The Greenfield Blockchain is a very good place to store machine learning models and dataset. It offers a comprehensive access control framework of resources, including buckets, objects, and groups, which can be mirrored on the BNB Smart Chain (BSC) as non-fungible tokens (NFTs) adhering to the ERC-721 standard. Smart contracts on BSC can directly manage these mirrored resources, impacting storage formats, access permissions, and other data aspects on Greenfield. This integration enhances flexibility and accessibility, streamlining and optimizing data management across both platforms.

Monetization

img

The data marketplace on Greenfield empowers users to sell or trade high-quality machine learning datasets and models.

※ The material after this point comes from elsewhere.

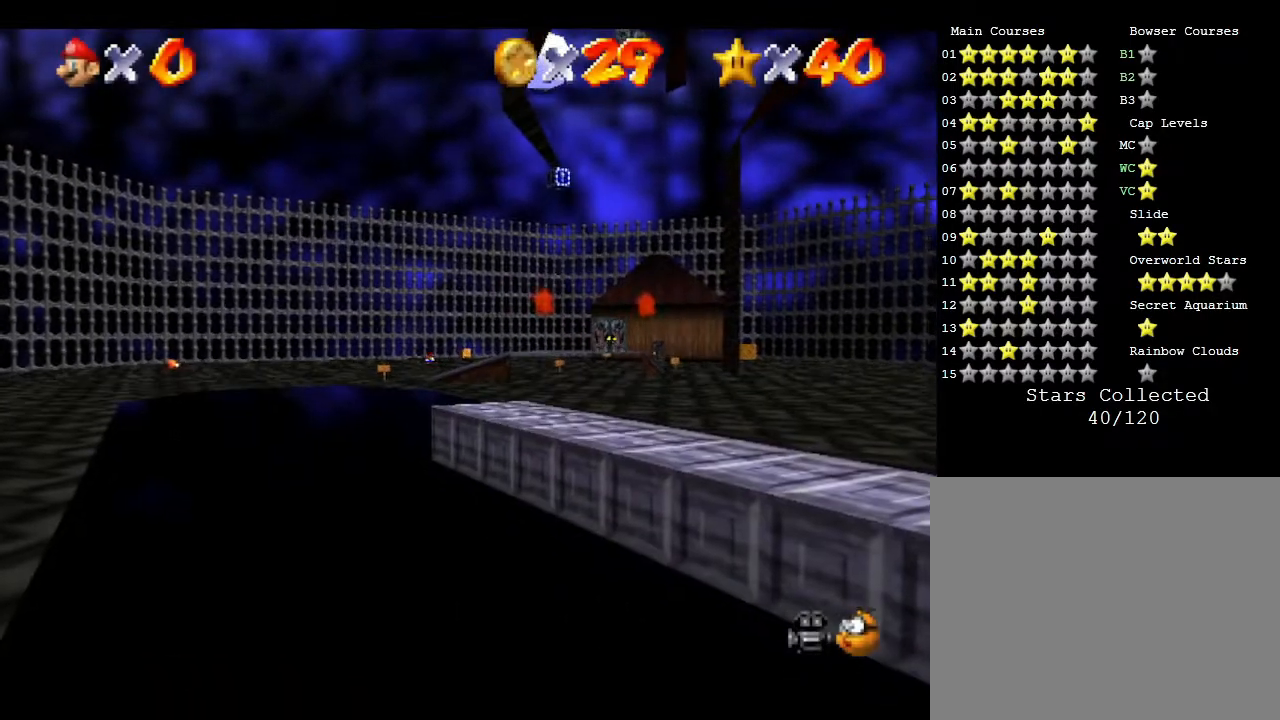
{"buttons": [], "left_stick": "down-right", "events": [[133, "left_stick", "down-right"]]}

Whether you're a seasoned data scientist or an organization with valuable data assets, our marketplace provides a secure and efficient space to monetize your creations or discover unique datasets and models crafted by others.

The Potential Architecture of AI in Greenfield

There are 3 key parts:

  • Machine learning datasets and models are stored in Greenfield Storage provider
  • Greenfield Nodes will handle users request to train/execute models
  • Executiion environment can be your own machine or cloud servers. Greenfield Execute will also be able to provide environments for model execution in the future.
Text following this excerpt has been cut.